The reality, however, is that gold has no actual value and is only worth what people are willing to pay for it. In 2007, more than 80 per cent of the demand for gold was for jewellery and industrial use, while less than 20 per cent of demand was from investors. By 2009, this had changed dramatically. Investment demand had risen to 43 per cent of the total.
Gold certificates are popular. You may not get your hands on the gold, but you do have a cert asserting that you own gold, the most commonly traded certs come from the Perth Mint which are guaranteed by the Australian government and are triple-A rated.
Allocated and unallocated accounts are also a way to buy gold. The former sees actual gold with your name on it stored in a vault owned and managed by a recognised bullion dealer. Storage and insurance fees are charged which do eat into reserves.
With unallocated account, you don’t get a specific hunk of gold bullion so there is no storage or insurance charges, but then again, you don’t have the gold either – just the promise of it.
Gold stocks are not gold either but shares in companies looking for the stuff can be a very shrewd investment if things go well-or a very stupid one if things go badly. When gold price rises, profits of mining company do too, as does their share price. Be warned, however, that gold shares are volatile and high risk. If you don’t want to select individual shares, you can spread the risk by investing in collective investment funds which specialise in gold mining companies. You can chose from mutual funds, open-ended investment companies, closed-end funds, unit trusts. There are also gold futures which trade on international exchanges.
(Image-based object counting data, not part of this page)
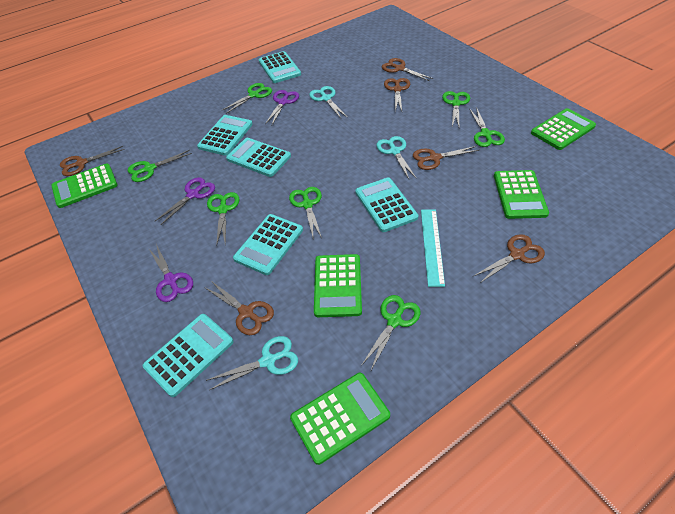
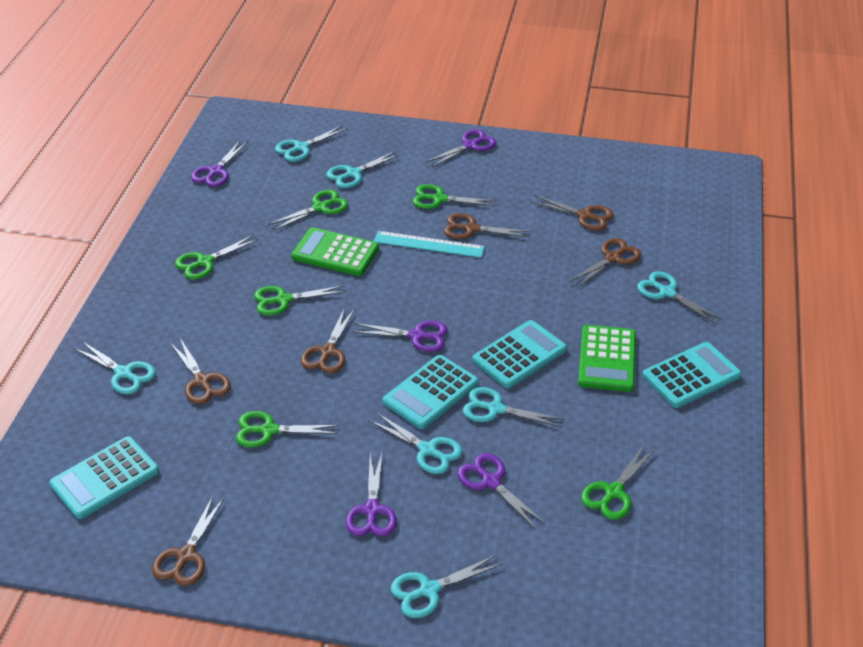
green calculator: [51,164,118,208] [290,373,390,465] [314,254,362,317] [494,170,549,219] [531,108,596,150] = 5 -> [291,227,379,276] [578,325,636,392] = 2
green scissors: [128,150,192,182] [207,192,240,246] [221,83,272,114] [289,187,322,238] [361,295,420,370] [442,91,470,126] [469,107,505,147] = 7 -> [175,235,259,279] [236,411,339,448] [254,285,346,316] [268,190,348,231] [413,184,497,209] [581,444,655,520] = 6
purple scissors: [149,244,193,302] [155,177,215,225] [265,90,299,125] = 3 -> [191,141,248,187] [346,453,397,536] [354,321,448,352] [426,129,496,167] [457,453,545,529] = 5
turquoise calculator: [143,314,234,397] [197,115,253,156] [226,138,291,177] [233,214,303,275] [259,51,301,83] [355,177,418,232] = 6 -> [49,436,159,519] [383,355,479,429] [472,320,567,388] [642,342,741,408] = 4
turquoise scissors: [206,336,298,390] [309,86,347,118] [376,136,416,179] = 3 -> [74,341,156,394] [275,126,348,162] [326,151,401,188] [369,413,463,474] [391,555,502,618] [463,387,565,427] [637,271,722,324] = 7

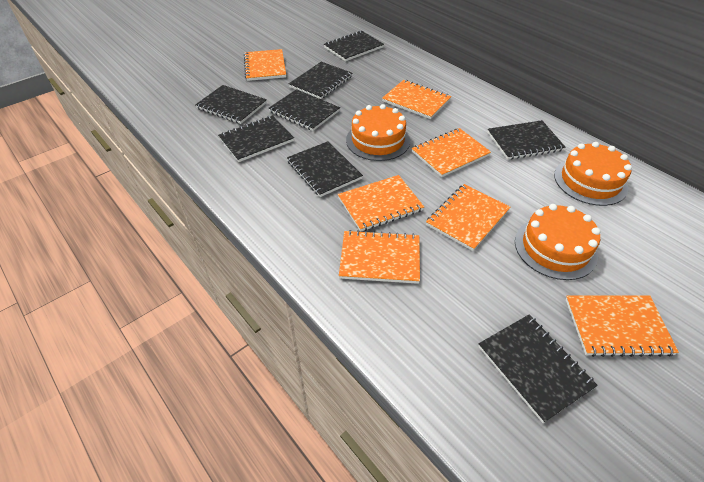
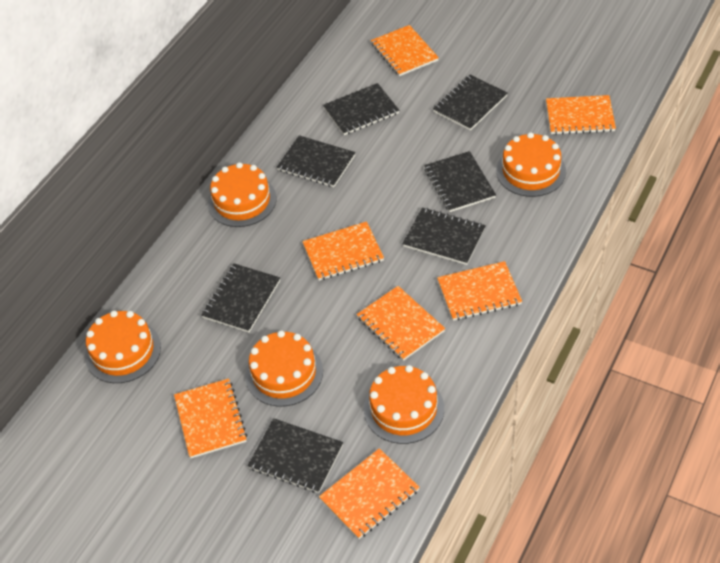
black notebook: [195,85,267,124] [218,115,294,162] [269,89,340,131] [287,141,363,197] [289,62,352,99] [324,31,384,61] [478,315,598,423] [487,120,566,160] = 8 -> [201,264,280,333] [248,418,344,493] [277,135,356,187] [323,83,399,135] [402,208,486,265] [424,151,496,212] [433,75,508,131] = 7
orange cake: [346,104,410,161] [515,204,601,280] [554,142,632,206] = 3 -> [85,310,161,383] [208,162,276,227] [245,330,323,406] [364,365,444,444] [496,132,566,197] = 5

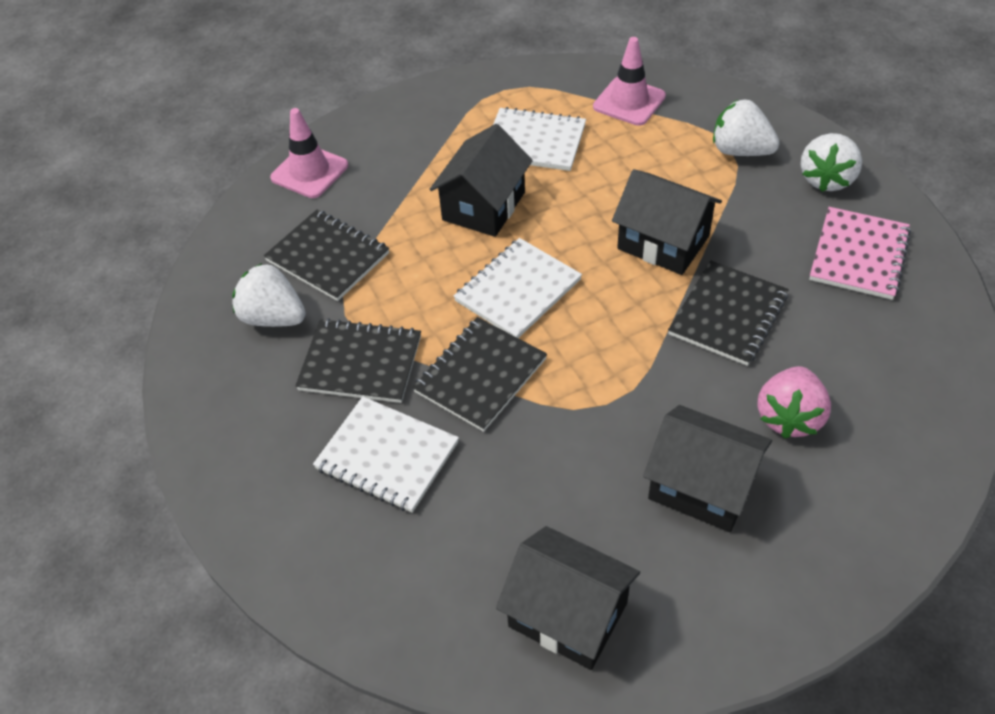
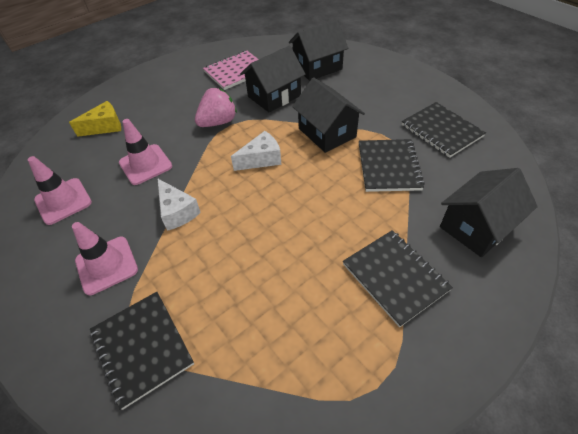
pink traffic cone: [270,108,348,198] [593,37,666,126] = 2 -> [28,156,92,225] [72,222,138,295] [119,119,172,185] = 3
white cheese: none = 0 -> [157,178,201,231] [231,131,281,171] = 2
white notebook: [313,396,459,513] [454,238,582,338] [493,107,586,171] = 3 -> none = 0
white strawberry: [232,263,306,327] [713,99,780,156] [801,133,862,192] = 3 -> none = 0
yellow cheese: none = 0 -> [69,101,121,137] = 1

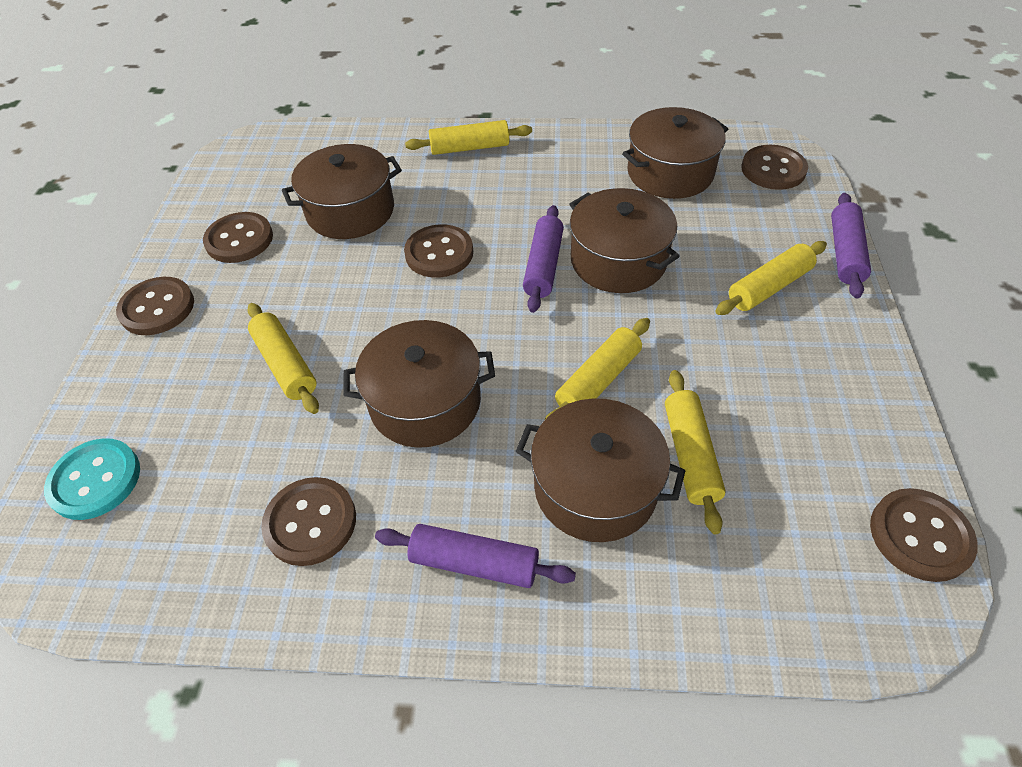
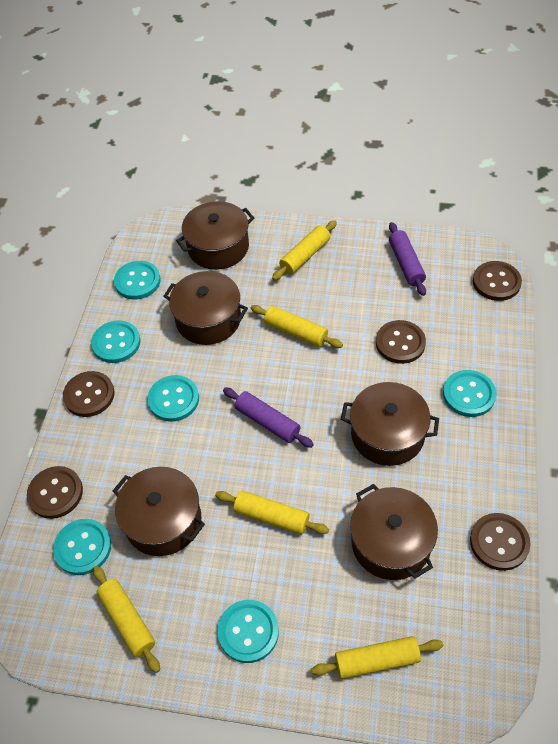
brown button: [116,277,194,335] [203,212,273,263] [261,477,356,566] [404,224,473,278] [741,145,808,190] [870,488,978,582] = 6 -> [27,466,83,519] [63,371,115,417] [376,320,426,364] [470,513,531,571] [473,261,522,301] = 5
purple rolling pin: [375,524,576,588] [523,205,564,313] [831,193,871,298] = 3 -> [223,388,314,448] [389,222,426,296] = 2
turquoise button: [44,438,140,520] = 1 -> [53,519,111,575] [91,320,141,363] [114,261,161,300] [148,375,199,422] [218,600,279,663] [443,370,496,417] = 6

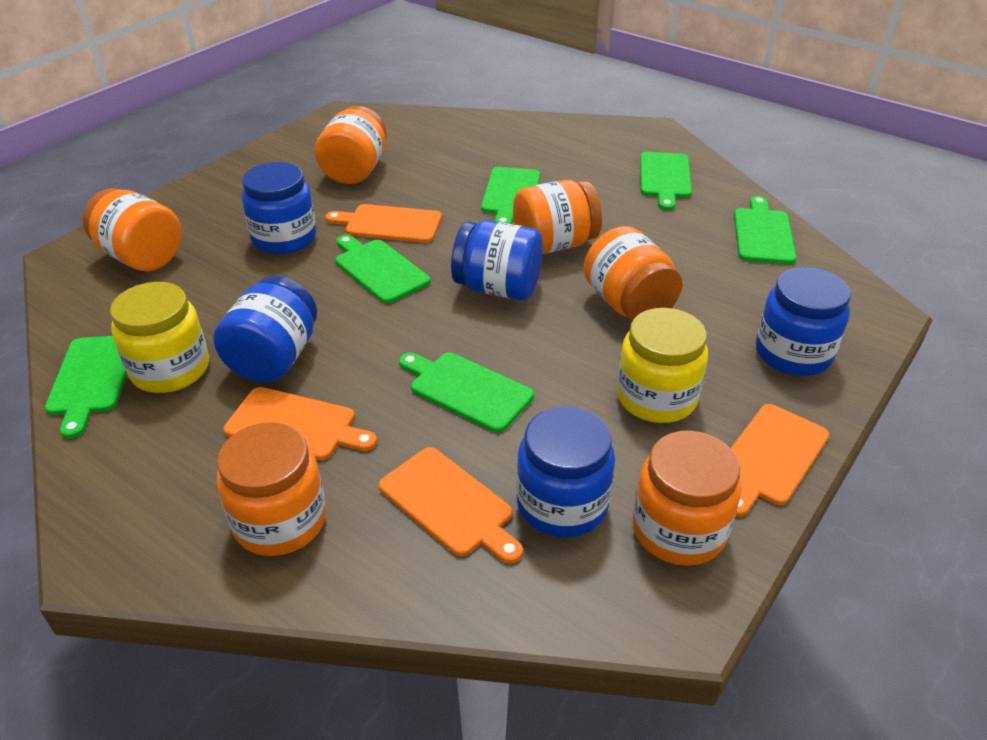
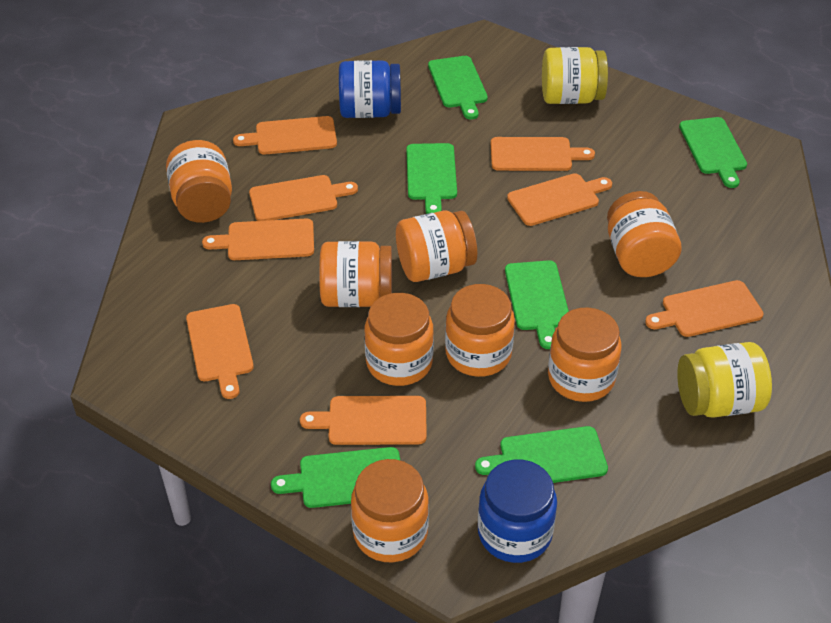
blue jar: [213,276,317,382] [242,162,317,254] [451,220,543,300] [516,407,615,537] [756,267,851,376] = 5 -> [339,60,401,118] [478,460,557,563] = 2
orange cutting board: [223,387,377,460] [325,204,442,243] [379,447,523,564] [731,404,829,517] = 4 -> [186,304,254,399] [202,219,314,260] [233,116,337,155] [249,175,358,221] [300,396,427,445] [491,137,595,171] [507,173,612,226] [645,280,764,337] = 8
orange jar: [82,188,182,271] [217,422,326,556] [315,106,386,184] [513,180,602,254] [584,226,682,321] [633,431,741,566] = 6 -> [166,140,232,223] [319,241,392,307] [351,459,429,562] [365,293,434,386] [396,211,477,282] [445,284,515,377] [548,308,622,402] [607,191,682,277] = 8

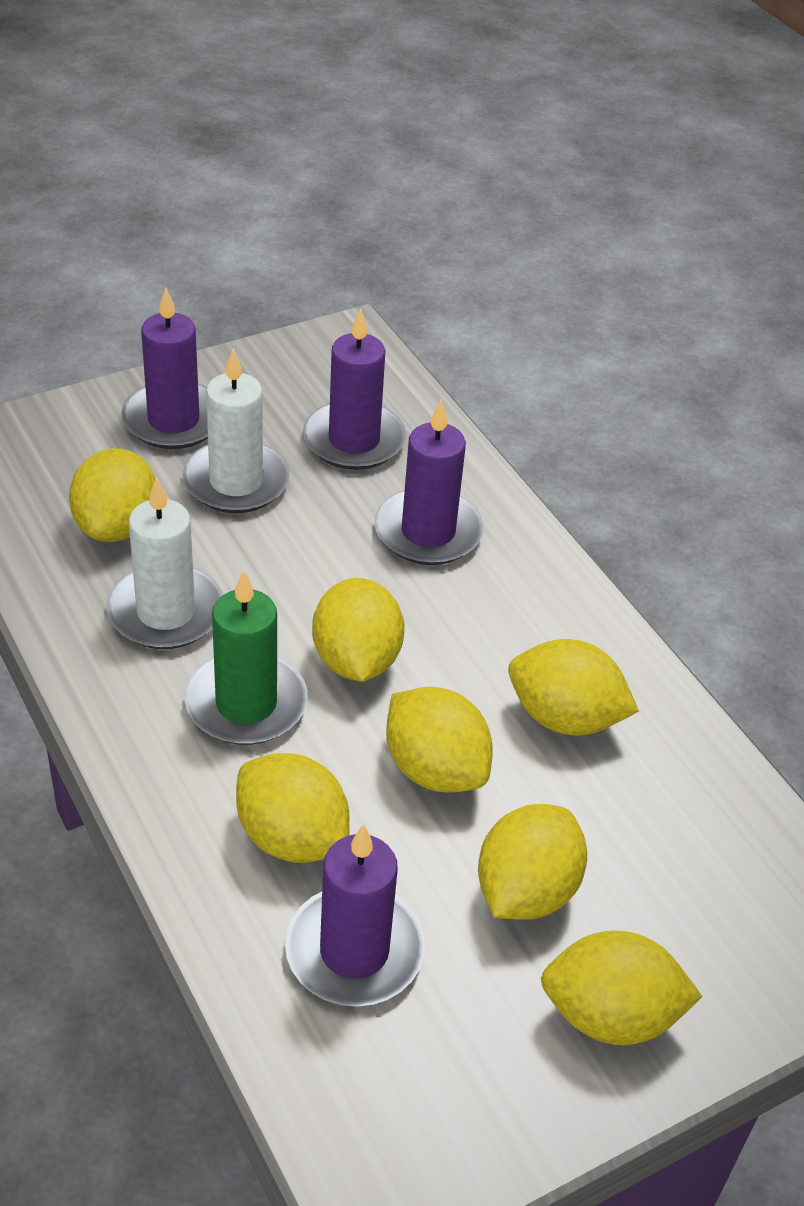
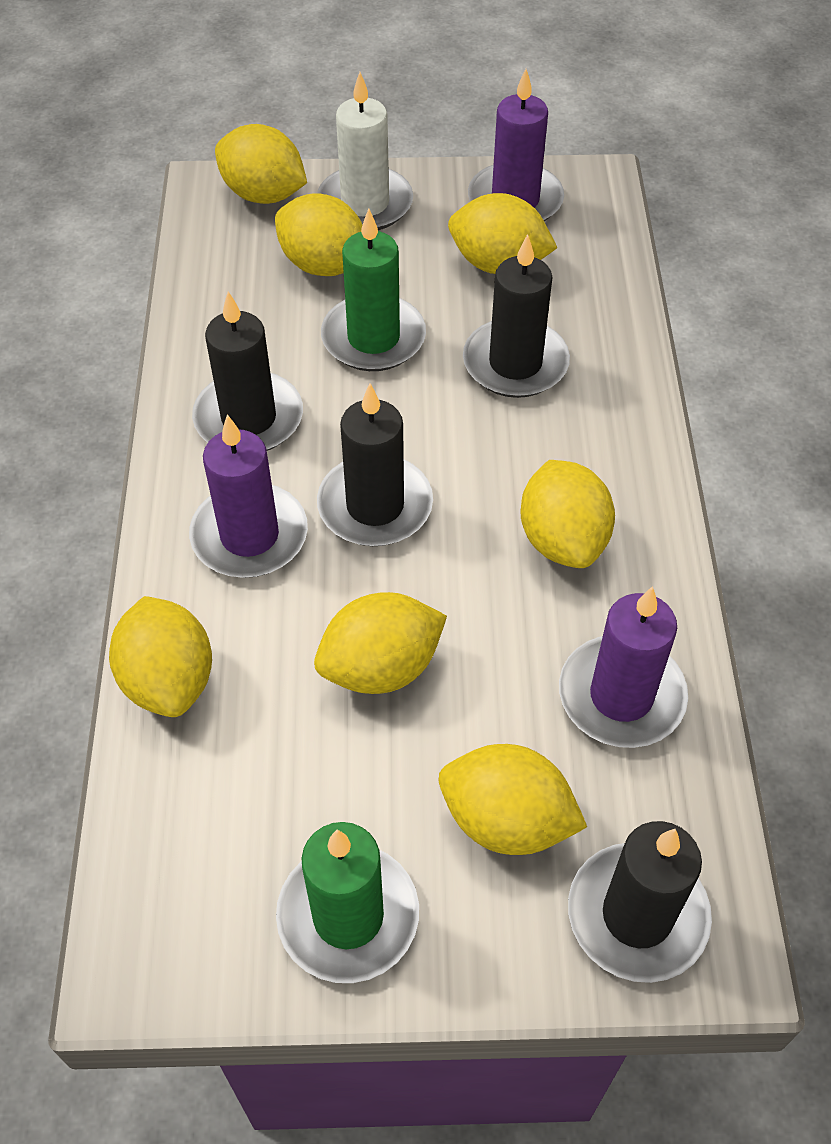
black candle: none = 0 -> [192,291,303,451] [317,383,433,546] [463,234,570,398] [568,821,712,983] = 4
green candle: [184,570,308,745] = 1 -> [276,822,419,983] [321,208,426,371] = 2
purple candle: [121,288,208,449] [285,824,425,1007] [303,308,406,470] [375,399,484,565] = 4 -> [189,414,308,578] [468,69,564,221] [559,586,688,748] = 3
white candle: [107,477,223,649] [182,348,290,513] = 2 -> [317,72,413,230] = 1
And exchange traded funds (ETFs) which are a popular way of incorporating gold into a personal investment portfolio.

Older and rare coins can also be bought but not just for their precious metal content but their rarity and their historical or aesthetic appeal. They sell for more than regular coins because of the added rarity factor. The most widely traded older coin is the British Gold Sovereign Callum MacPherson works with Investec in London, and while he reluctant to crystal-ball gaze, he is not against the idea of investing in gold – particularly if gold only forms part of an investment portfolio.
“It is worth what people will pay for it and it does have scope to go higher. There is a lot of risk still in the global economy and any problems are very likely to push gold higher,” he says. Warren Buffett is one of the world’s wealthiest men and knows a thing or two about making money. He doesn’t like gold. He has famously said it “gets dug out of the ground in Africa, or someplace. Then we melt it down, dig another hole, bury it again and pay people to stand around guarding it. It has no utility. Anyone watching from Mars would be scratching their head.” As always the choice is yours.